:: AVAILABLE RECORDS ::

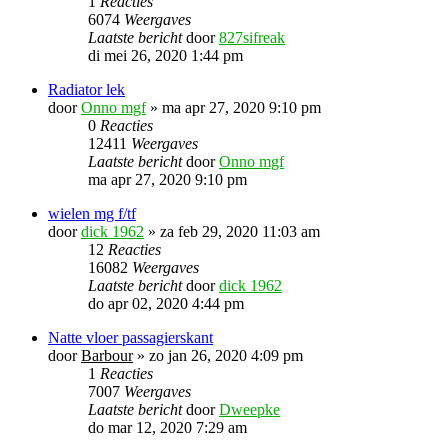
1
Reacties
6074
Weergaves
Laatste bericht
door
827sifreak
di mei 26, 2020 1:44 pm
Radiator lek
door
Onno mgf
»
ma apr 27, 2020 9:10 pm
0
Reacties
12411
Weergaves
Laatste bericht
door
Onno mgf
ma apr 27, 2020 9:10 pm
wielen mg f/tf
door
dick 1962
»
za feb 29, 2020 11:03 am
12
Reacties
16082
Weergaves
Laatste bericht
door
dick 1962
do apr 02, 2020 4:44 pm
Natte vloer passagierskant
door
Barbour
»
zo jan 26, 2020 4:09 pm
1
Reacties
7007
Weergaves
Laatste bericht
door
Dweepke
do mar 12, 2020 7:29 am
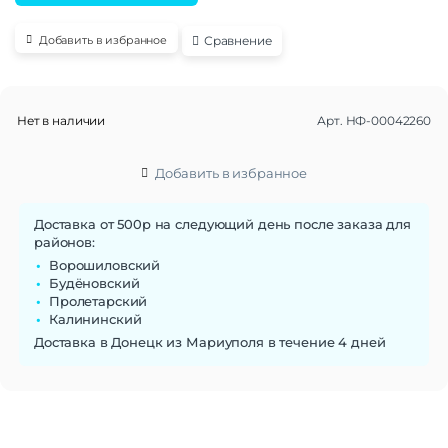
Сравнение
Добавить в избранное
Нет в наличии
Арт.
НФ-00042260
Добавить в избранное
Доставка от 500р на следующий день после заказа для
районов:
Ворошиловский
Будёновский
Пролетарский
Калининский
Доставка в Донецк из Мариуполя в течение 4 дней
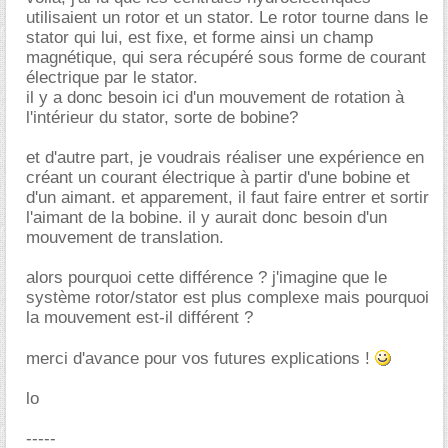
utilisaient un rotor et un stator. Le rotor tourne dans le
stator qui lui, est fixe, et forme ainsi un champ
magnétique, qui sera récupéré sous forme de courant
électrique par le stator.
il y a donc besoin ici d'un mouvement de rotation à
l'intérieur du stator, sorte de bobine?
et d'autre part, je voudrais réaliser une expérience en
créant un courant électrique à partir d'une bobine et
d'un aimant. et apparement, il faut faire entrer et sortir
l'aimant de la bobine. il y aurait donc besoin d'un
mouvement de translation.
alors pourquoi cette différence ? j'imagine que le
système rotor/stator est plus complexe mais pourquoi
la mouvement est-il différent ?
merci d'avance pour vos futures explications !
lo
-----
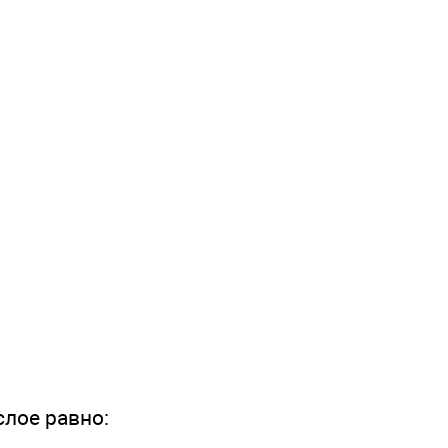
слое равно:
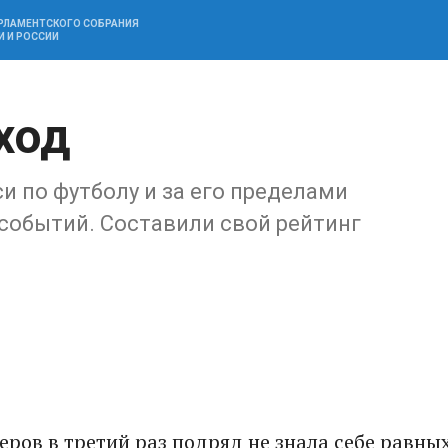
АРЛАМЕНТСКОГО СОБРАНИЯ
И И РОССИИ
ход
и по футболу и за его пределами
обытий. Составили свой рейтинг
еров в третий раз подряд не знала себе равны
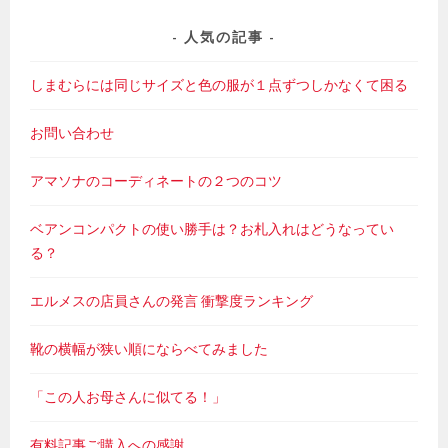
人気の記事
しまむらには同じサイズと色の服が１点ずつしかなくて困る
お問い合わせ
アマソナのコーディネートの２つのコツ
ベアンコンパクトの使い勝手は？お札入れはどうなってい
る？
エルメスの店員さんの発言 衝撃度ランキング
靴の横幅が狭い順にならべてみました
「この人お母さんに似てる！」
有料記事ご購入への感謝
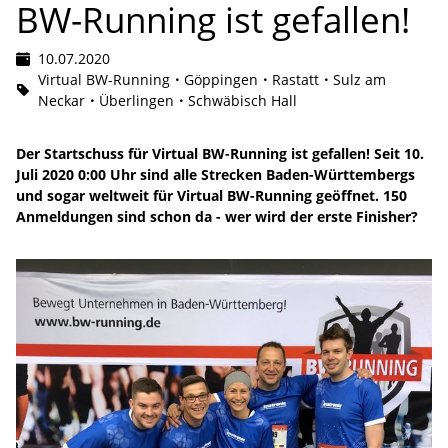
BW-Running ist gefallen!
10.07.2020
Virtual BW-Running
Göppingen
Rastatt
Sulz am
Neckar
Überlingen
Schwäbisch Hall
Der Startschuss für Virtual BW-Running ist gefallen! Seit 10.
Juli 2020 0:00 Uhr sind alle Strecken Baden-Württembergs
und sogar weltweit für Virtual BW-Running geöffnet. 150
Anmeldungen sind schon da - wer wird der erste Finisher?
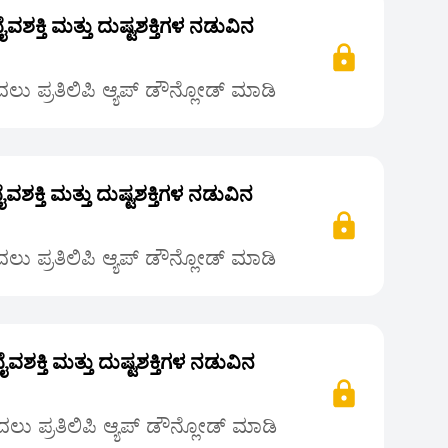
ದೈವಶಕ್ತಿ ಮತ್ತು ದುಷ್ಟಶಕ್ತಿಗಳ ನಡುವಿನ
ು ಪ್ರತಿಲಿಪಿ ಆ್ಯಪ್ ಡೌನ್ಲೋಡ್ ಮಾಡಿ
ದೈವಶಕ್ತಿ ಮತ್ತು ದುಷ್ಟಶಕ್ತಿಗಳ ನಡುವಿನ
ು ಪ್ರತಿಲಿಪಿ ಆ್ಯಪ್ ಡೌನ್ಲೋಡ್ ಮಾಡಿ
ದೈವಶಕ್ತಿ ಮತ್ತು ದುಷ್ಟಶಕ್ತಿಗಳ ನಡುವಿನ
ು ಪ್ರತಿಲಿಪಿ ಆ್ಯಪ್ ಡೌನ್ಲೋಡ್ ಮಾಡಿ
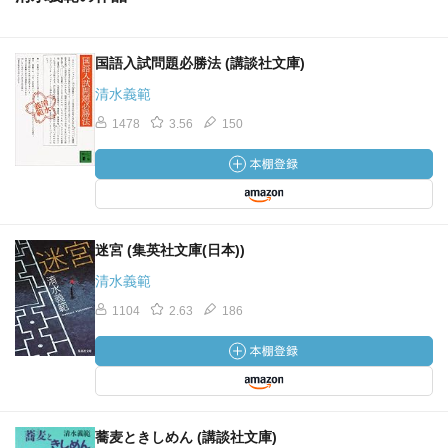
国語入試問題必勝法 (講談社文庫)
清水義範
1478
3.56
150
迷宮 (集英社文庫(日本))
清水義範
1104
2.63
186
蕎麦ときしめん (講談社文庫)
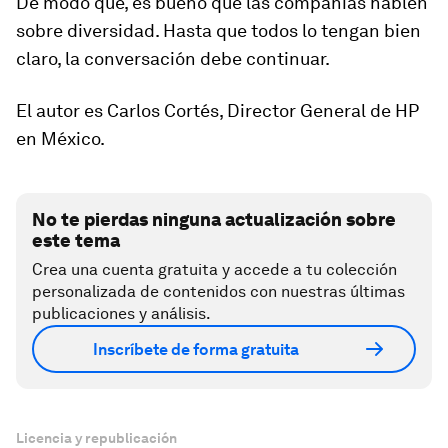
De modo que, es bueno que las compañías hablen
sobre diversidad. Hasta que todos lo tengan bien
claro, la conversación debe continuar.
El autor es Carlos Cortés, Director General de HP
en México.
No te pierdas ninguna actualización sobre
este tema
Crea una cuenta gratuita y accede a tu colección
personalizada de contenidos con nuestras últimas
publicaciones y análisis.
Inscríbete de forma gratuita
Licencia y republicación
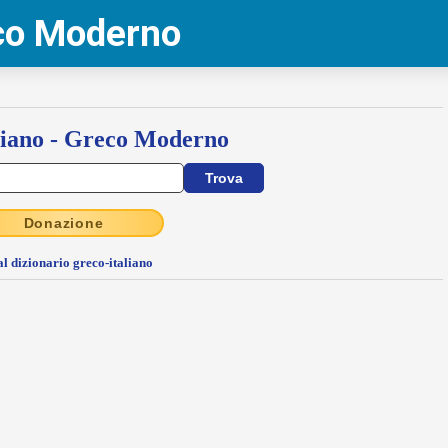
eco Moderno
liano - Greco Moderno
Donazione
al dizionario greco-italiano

:::

■ **EXERCISE PROMPT**: Skipping the pictures, transcribe each line above exactly as it appears.

■ **RESPONSE TO THE EXERCISE**:
1
Reacties
6074
Weergaves
Laatste bericht
door
827sifreak
di mei 26, 2020 1:44 pm
Radiator lek
door
Onno mgf
»
ma apr 27, 2020 9:10 pm
0
Reacties
12411
Weergaves
Laatste bericht
door
Onno mgf
ma apr 27, 2020 9:10 pm
wielen mg f/tf
door
dick 1962
»
za feb 29, 2020 11:03 am
12
Reacties
16082
Weergaves
Laatste bericht
door
dick 1962
do apr 02, 2020 4:44 pm
Natte vloer passagierskant
door
Barbour
»
zo jan 26, 2020 4:09 pm
1
Reacties
7007
Weergaves
Laatste bericht
door
Dweepke
do mar 12, 2020 7:29 am
Сравнение
Добавить в избранное
Нет в наличии
Арт.
НФ-00042260
Добавить в избранное
Доставка от 500р на следующий день после заказа для
районов:
Ворошиловский
Будёновский
Пролетарский
Калининский
Доставка в Донецк из Мариуполя в течение 4 дней
utilisaient un rotor et un stator. Le rotor tourne dans le
stator qui lui, est fixe, et forme ainsi un champ
magnétique, qui sera récupéré sous forme de courant
électrique par le stator.
il y a donc besoin ici d'un mouvement de rotation à
l'intérieur du stator, sorte de bobine?
et d'autre part, je voudrais réaliser une expérience en
créant un courant électrique à partir d'une bobine et
d'un aimant. et apparement, il faut faire entrer et sortir
l'aimant de la bobine. il y aurait donc besoin d'un
mouvement de translation.
alors pourquoi cette différence ? j'imagine que le
système rotor/stator est plus complexe mais pourquoi
la mouvement est-il différent ?
merci d'avance pour vos futures explications !
lo
-----
слое равно:
АРЛАМЕНТСКОГО СОБРАНИЯ
И И РОССИИ
ход
и по футболу и за его пределами
обытий. Составили свой рейтинг
еров в третий раз подряд не знала себе равны
人気の記事
しまむらには同じサイズと色の服が１点ずつしかなくて困る
お問い合わせ
アマソナのコーディネートの２つのコツ
ベアンコンパクトの使い勝手は？お札入れはどうなってい
る？
エルメスの店員さんの発言 衝撃度ランキング
靴の横幅が狭い順にならべてみました
「この人お母さんに似てる！」
有料記事ご購入への感謝
BW-Running ist gefallen!
10.07.2020
Virtual BW-Running
Göppingen
Rastatt
Sulz am
Neckar
Überlingen
Schwäbisch Hall
Der Startschuss für Virtual BW-Running ist gefallen! Seit 10.
Juli 2020 0:00 Uhr sind alle Strecken Baden-Württembergs
und sogar weltweit für Virtual BW-Running geöffnet. 150
Anmeldungen sind schon da - wer wird der erste Finisher?
ದೈವಶಕ್ತಿ ಮತ್ತು ದುಷ್ಟಶಕ್ತಿಗಳ ನಡುವಿನ
ು ಪ್ರತಿಲಿಪಿ ಆ್ಯಪ್ ಡೌನ್ಲೋಡ್ ಮಾಡಿ
ದೈವಶಕ್ತಿ ಮತ್ತು ದುಷ್ಟಶಕ್ತಿಗಳ ನಡುವಿನ
ು ಪ್ರತಿಲಿಪಿ ಆ್ಯಪ್ ಡೌನ್ಲೋಡ್ ಮಾಡಿ
ದೈವಶಕ್ತಿ ಮತ್ತು ದುಷ್ಟಶಕ್ತಿಗಳ ನಡುವಿನ
ು ಪ್ರತಿಲಿಪಿ ಆ್ಯಪ್ ಡೌನ್ಲೋಡ್ ಮಾಡಿ
国語入試問題必勝法 (講談社文庫)
清水義範
1478
3.56
150
迷宮 (集英社文庫(日本))
清水義範
1104
2.63
186
蕎麦ときしめん (講談社文庫)
De modo que, es bueno que las compañías hablen
sobre diversidad. Hasta que todos lo tengan bien
claro, la conversación debe continuar.
El autor es Carlos Cortés, Director General de HP
en México.
No te pierdas ninguna actualización sobre
este tema
Crea una cuenta gratuita y accede a tu colección
personalizada de contenidos con nuestras últimas
publicaciones y análisis.
Inscríbete de forma gratuita
Licencia y republicación
eco Moderno
liano - Greco Moderno
Donazione
al dizionario greco-italiano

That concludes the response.